Right after, Russell was under review because he drove through a zone where Max Verstappen had just crashed into the wall. While Russell’s teammate Kimi Antonelli slowed down and ended his lap early, Russell only eased off slightly and still crossed the finish line with the best time.

Antonelli wondered how Russell managed such a quick lap with a yellow flag in place. His engineer, Peter Bonnington, explained that Russell eased off enough in the corner before reaching the crash area. Video checks showed Russell did slow down after seeing a yellow flag signal and the officials decided no punishment was needed.

So, Russell keeps his pole and will start Sunday’s race ahead of Leclerc and Lewis Hamilton, with Antonelli starting fourth.

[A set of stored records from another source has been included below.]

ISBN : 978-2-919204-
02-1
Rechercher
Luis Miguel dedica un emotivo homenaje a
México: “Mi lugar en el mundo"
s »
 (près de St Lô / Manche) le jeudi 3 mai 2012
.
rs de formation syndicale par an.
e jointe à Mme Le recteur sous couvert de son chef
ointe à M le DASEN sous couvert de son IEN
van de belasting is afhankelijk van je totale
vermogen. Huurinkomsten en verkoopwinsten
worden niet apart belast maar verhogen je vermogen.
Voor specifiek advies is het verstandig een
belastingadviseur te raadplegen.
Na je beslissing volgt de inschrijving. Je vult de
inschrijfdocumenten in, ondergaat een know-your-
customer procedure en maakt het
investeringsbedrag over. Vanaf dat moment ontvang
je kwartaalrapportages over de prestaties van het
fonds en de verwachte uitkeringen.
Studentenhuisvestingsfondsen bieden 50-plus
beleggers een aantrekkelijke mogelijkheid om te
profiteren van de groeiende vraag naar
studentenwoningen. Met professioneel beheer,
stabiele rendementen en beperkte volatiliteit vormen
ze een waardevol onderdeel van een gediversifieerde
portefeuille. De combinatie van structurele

According to the race’s live messages, Verstappen crashed at 16:00:18, and the stewards showed a single yellow flag shortly after. The flag briefly changed to a double yellow then back to a single, but all these changes happened after the cars passed the crash spot.

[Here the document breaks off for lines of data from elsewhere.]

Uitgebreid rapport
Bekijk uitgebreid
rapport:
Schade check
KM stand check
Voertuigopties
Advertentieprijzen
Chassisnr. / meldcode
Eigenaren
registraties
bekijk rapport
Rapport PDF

Russell’s race engineer, Marcus Dudley, only told him about a single yellow flag, not a double one. That matters because drivers must slow down more and be ready to stop under a double yellow, but only reduce speed a bit under a single yellow.

Strategy expert Ruth Buscombe pointed out Russell slowed from 240 km/h to 215 km/h in the flagged zone. Mercedes boss Toto Wolff said Antonelli thought it was a double yellow when it was actually a single, causing the team confusion. He added that Russell lost about one and a half tenths of a second by lifting off.

Russell himself said, “It’s a corner where you can see a lot ahead, so I slowed down a lot and planned to check the situation as I got there. Since it was a single yellow, I felt pretty safe. When I turned in, I saw the green flag ahead.”

The FIA’s records show that all nine drivers in Q3 had some lap times deleted due to double yellow flags, but this matches with the laps where cars were returning to the pits at session end.